2. The apparatus according to claim 1, wherein The first driving mechanism includes a threaded rod (2) and a first motor (201). A through slot (101) is provided on the cutting table (1). The threaded rod (2) is rotatably connected in the through slot (101). The movable seat (3) is threadedly connected to the threaded rod (2). The first motor (201) is fixedly connected to one end of the cutting table (1) away from the second mounting frame (401). The output end of the first motor (201) is fixedly connected to the end of the threaded rod (2).

3. The sizing device for cutting a steel structure according to claim 2, wherein The second drive mechanism includes a bidirectional lead screw (402), a second motor (403), and a fixed rod (404).
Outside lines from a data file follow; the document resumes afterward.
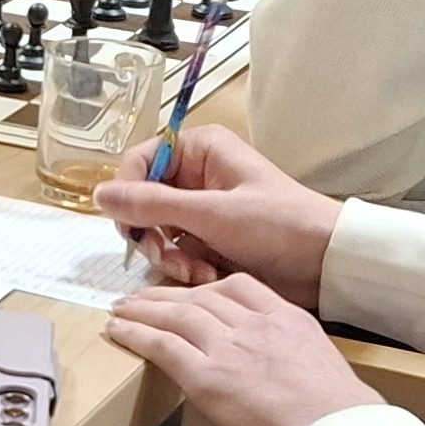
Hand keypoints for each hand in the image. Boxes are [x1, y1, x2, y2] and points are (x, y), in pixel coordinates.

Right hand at [92, 120, 340, 303]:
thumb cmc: (279, 225)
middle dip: (153, 234)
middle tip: (167, 255)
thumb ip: (152, 203)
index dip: (129, 194)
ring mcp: (201, 209)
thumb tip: (100, 194)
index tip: (132, 225)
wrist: (324, 263)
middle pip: (142, 201)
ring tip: (199, 271)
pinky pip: (176, 252)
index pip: (138, 161)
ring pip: (156, 231)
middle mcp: (195, 175)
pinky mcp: (208, 238)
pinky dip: (186, 267)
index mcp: (199, 150)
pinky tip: (209, 275)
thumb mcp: (212, 213)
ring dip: (170, 256)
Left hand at [108, 276, 384, 425]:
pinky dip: (136, 335)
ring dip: (143, 309)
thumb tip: (275, 372)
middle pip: (201, 296)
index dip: (207, 287)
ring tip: (121, 310)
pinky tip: (118, 331)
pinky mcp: (207, 378)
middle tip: (142, 297)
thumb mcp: (322, 368)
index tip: (191, 292)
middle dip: (166, 295)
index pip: (240, 286)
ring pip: (176, 314)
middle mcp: (256, 325)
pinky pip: (162, 345)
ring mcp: (229, 348)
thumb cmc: (341, 421)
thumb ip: (291, 357)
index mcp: (288, 319)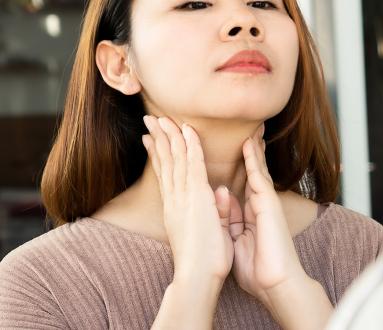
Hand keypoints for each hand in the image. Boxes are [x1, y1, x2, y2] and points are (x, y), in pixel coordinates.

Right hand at [141, 115, 232, 286]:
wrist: (197, 277)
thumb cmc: (204, 262)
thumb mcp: (208, 230)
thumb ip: (213, 210)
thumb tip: (220, 193)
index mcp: (175, 210)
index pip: (166, 176)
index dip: (159, 155)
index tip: (152, 139)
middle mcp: (174, 201)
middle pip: (165, 163)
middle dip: (158, 139)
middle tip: (150, 120)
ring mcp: (183, 197)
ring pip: (175, 159)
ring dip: (169, 135)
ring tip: (160, 117)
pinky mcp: (196, 196)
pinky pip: (192, 164)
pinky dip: (189, 145)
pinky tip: (187, 130)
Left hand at [228, 124, 308, 306]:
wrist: (276, 285)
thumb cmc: (258, 271)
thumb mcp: (236, 241)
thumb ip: (230, 219)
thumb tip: (223, 199)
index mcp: (250, 214)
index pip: (243, 183)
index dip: (238, 166)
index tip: (233, 150)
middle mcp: (259, 205)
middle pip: (252, 171)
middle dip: (249, 151)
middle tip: (247, 129)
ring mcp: (265, 203)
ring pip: (257, 169)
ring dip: (253, 147)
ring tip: (251, 127)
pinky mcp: (269, 205)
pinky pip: (259, 177)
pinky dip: (254, 160)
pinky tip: (250, 144)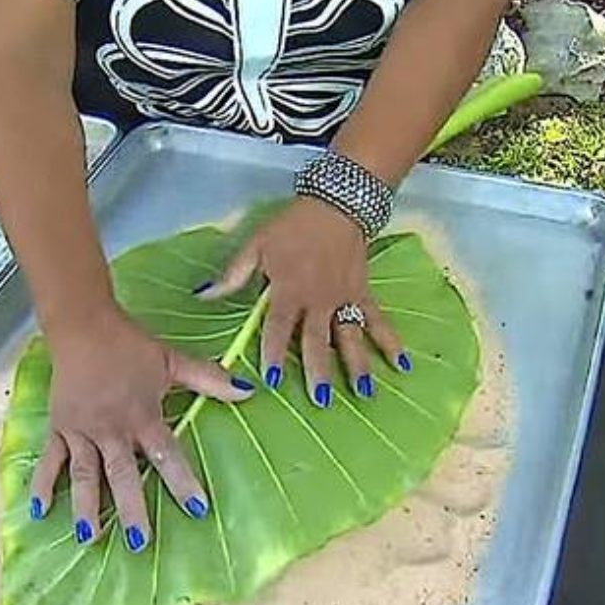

The bidirectional lead screw (402) is rotatably connected to a second mounting frame (401), and the fixed rod (404) is fixedly connected to the second mounting frame (401). The mounting base (405) is slidably connected to the fixed rod (404) and threadedly connected to the bidirectional lead screw (402). The second motor (403) is fixedly connected to one side of the second mounting frame (401), and its output end is fixedly connected to the end of the bidirectional lead screw (402).

4. The sizing device for cutting a steel structure according to claim 1, wherein The clamping plate (304) is arc-shaped, and an elastic rubber pad (305) is fixedly connected to the inner wall of the clamping plate (304).

5. The apparatus according to claim 1, wherein Guide rods (306) are symmetrically fixedly connected to both sides of the adjusting screw (303) on the clamping plate (304), and the guide rods (306) are slidably connected to the first mounting frame (301).

6. The sizing device for cutting a steel structure according to claim 1, wherein Multiple grooves are equally spaced on both lower ends of the movable seat (3), and ball bearings (307) are movably connected in the grooves. The ball bearings (307) roll on the cutting table (1).

7. The apparatus according to claim 1, wherein The cutting table (1) is fixedly connected with a range finder (103) at one end close to the limiting plate (302), and the detection end of the range finder (103) faces the limiting plate (302).